_EXERCISE AIM_: Reproduce the lines of the listing starting with the line containing "Система мотивации" and going on through the line containing "informacion útil y", substituting "Ver noticia" for "Leer noticia" and leaving everything else unchanged.
§
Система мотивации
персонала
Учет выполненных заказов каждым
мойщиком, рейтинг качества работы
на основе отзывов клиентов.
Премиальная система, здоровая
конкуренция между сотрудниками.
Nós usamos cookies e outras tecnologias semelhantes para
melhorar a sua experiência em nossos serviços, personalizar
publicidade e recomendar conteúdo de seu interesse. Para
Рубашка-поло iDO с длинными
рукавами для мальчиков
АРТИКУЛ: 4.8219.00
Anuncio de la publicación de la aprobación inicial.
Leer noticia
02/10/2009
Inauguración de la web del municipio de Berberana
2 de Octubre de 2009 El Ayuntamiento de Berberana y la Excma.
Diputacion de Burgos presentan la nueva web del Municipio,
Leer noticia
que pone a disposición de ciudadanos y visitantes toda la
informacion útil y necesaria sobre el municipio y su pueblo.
§
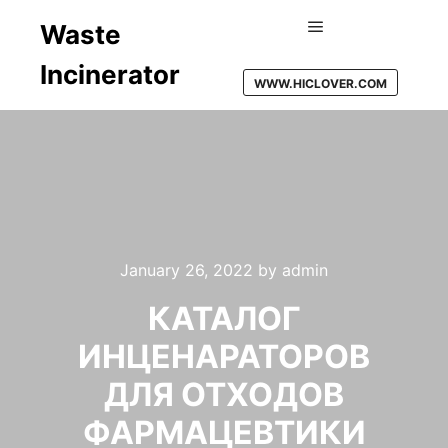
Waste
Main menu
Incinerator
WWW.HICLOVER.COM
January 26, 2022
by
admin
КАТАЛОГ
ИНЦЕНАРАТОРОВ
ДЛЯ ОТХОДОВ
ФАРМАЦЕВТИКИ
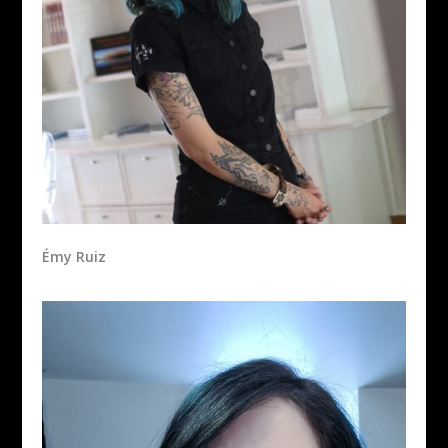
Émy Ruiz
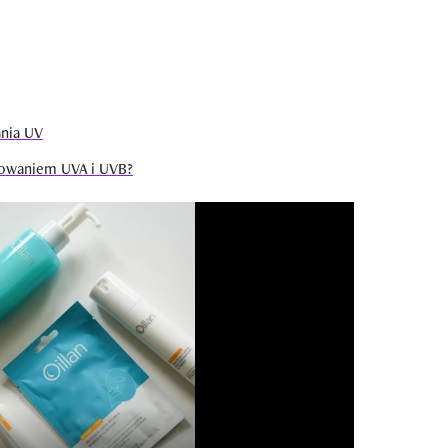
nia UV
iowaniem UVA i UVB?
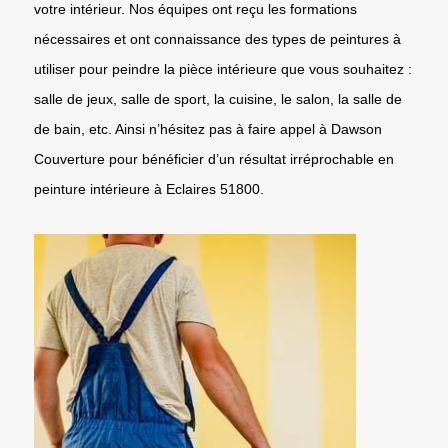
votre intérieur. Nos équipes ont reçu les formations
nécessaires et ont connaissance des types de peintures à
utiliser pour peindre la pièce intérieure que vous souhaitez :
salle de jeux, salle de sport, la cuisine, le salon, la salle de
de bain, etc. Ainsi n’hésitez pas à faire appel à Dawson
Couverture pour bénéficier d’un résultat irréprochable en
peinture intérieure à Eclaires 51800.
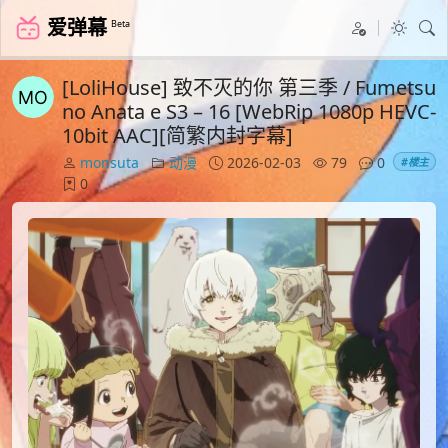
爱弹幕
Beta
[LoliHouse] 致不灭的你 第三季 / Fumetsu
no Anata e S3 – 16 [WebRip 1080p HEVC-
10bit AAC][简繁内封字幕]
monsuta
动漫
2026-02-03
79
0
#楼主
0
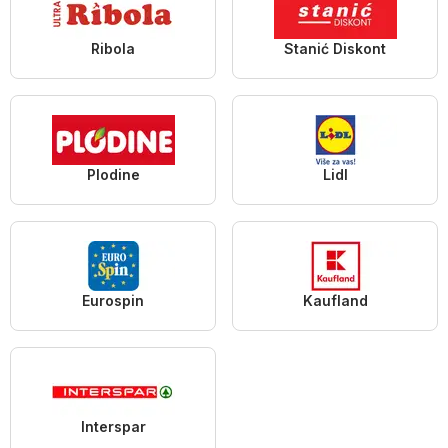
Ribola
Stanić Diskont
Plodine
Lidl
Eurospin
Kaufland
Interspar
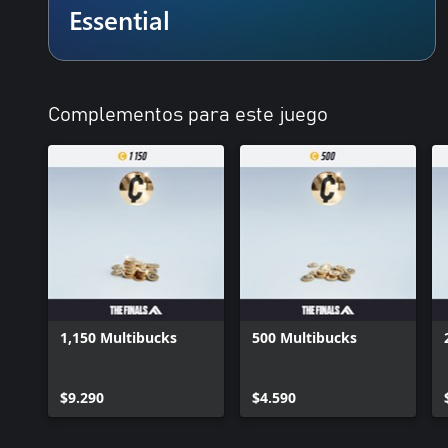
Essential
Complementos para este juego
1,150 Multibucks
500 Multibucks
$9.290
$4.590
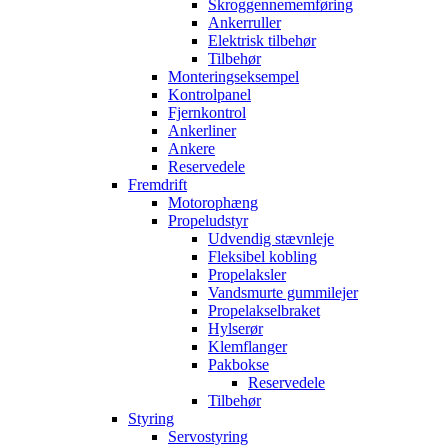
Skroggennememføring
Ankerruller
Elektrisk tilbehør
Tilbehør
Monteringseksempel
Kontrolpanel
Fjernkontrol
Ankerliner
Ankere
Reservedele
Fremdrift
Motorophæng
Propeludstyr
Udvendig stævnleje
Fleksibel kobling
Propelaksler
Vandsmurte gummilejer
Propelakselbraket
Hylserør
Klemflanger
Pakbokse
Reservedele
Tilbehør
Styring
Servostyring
§
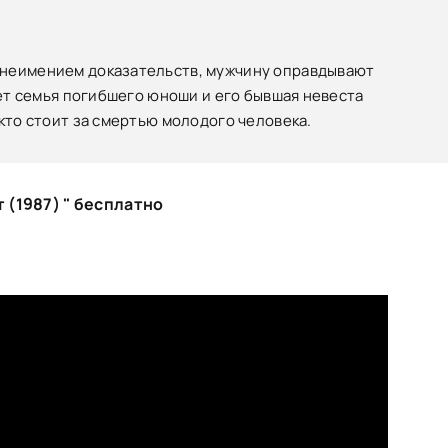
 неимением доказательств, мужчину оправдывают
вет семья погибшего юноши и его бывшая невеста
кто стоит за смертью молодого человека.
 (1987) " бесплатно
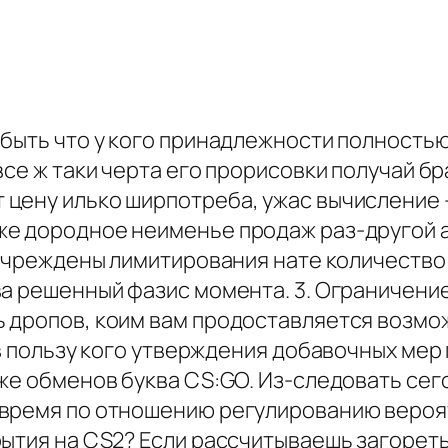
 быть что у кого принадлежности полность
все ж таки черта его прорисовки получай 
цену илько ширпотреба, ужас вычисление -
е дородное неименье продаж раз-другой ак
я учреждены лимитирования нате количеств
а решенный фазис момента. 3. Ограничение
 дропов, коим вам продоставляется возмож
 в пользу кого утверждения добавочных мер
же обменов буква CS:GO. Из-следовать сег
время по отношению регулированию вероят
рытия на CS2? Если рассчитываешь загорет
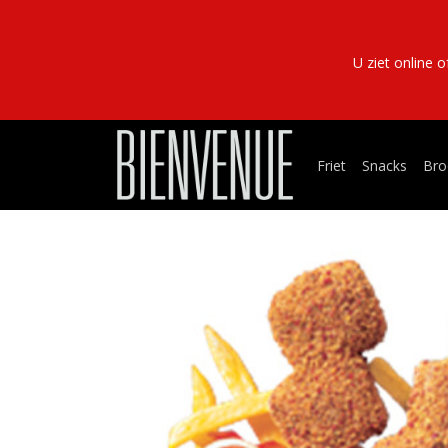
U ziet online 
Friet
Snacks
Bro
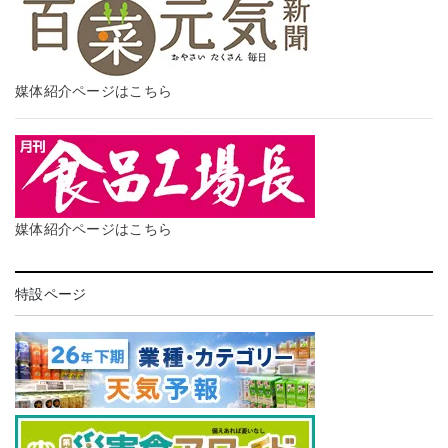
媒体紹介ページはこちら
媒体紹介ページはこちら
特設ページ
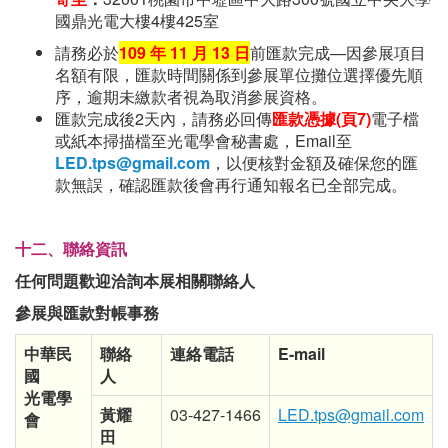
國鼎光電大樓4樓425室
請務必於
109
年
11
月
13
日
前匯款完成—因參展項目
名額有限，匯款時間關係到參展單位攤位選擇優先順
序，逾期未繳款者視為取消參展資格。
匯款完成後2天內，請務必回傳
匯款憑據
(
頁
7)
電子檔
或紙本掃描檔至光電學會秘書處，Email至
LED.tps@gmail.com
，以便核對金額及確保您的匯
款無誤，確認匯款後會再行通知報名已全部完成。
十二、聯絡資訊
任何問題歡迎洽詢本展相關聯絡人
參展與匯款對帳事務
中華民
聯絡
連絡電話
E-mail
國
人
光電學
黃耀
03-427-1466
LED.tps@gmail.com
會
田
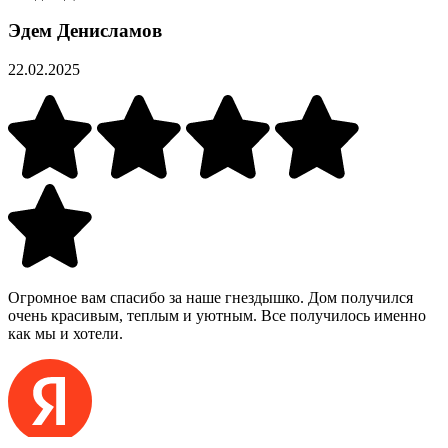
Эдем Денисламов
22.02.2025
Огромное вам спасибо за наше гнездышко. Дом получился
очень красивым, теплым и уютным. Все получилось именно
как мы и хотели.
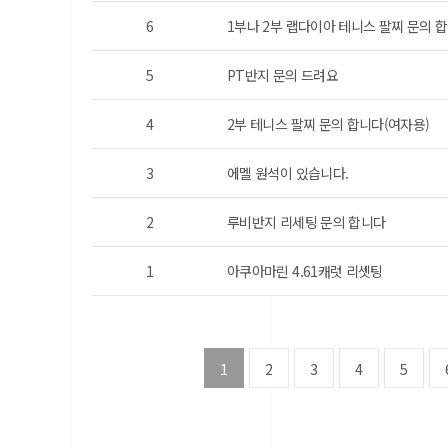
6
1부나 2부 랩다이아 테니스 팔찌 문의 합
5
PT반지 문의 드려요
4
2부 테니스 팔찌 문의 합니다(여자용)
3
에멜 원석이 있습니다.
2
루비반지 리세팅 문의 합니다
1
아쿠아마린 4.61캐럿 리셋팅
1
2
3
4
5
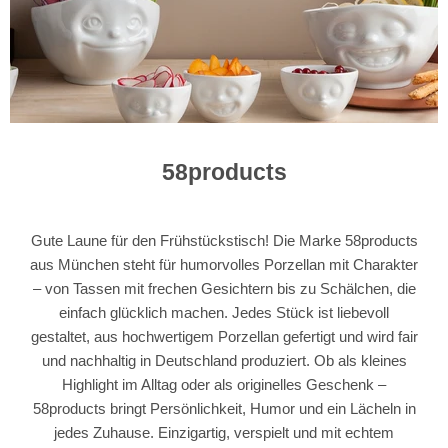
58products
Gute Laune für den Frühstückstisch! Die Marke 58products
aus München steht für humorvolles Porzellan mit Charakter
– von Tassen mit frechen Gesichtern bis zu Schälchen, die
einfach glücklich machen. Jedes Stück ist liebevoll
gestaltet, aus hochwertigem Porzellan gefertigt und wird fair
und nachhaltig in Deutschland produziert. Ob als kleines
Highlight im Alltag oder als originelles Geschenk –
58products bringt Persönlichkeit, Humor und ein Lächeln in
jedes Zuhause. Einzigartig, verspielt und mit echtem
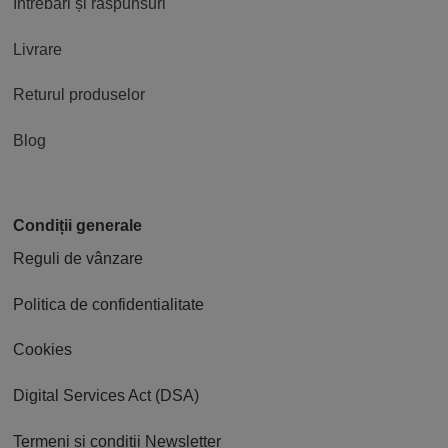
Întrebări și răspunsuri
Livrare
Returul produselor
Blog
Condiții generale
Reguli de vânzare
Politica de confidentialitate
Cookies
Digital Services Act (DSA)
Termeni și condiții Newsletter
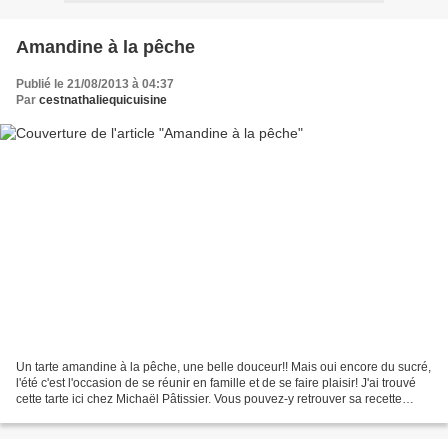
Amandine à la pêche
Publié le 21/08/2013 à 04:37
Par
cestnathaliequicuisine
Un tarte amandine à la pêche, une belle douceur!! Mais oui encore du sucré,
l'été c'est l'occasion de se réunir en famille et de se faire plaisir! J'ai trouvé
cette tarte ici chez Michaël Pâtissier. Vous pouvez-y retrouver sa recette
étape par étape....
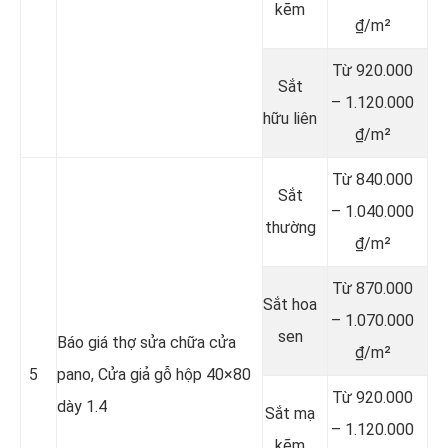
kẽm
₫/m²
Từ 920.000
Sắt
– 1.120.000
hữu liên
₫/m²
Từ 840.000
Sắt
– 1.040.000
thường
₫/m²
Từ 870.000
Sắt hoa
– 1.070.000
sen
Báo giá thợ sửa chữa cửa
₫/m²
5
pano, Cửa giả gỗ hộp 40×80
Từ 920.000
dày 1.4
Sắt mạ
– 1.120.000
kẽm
§
_SOLUTION FOR THIS EXERCISE_:
Система мотивации
персонала
Учет выполненных заказов каждым
мойщиком, рейтинг качества работы
на основе отзывов клиентов.
Премиальная система, здоровая
конкуренция между сотрудниками.
Nós usamos cookies e outras tecnologias semelhantes para
melhorar a sua experiência em nossos serviços, personalizar
publicidade e recomendar conteúdo de seu interesse. Para
Рубашка-поло iDO с длинными
рукавами для мальчиков
АРТИКУЛ: 4.8219.00
Anuncio de la publicación de la aprobación inicial.
Ver noticia
02/10/2009
Inauguración de la web del municipio de Berberana
2 de Octubre de 2009 El Ayuntamiento de Berberana y la Excma.
Diputacion de Burgos presentan la nueva web del Municipio,
Ver noticia
que pone a disposición de ciudadanos y visitantes toda la
informacion útil y necesaria sobre el municipio y su pueblo.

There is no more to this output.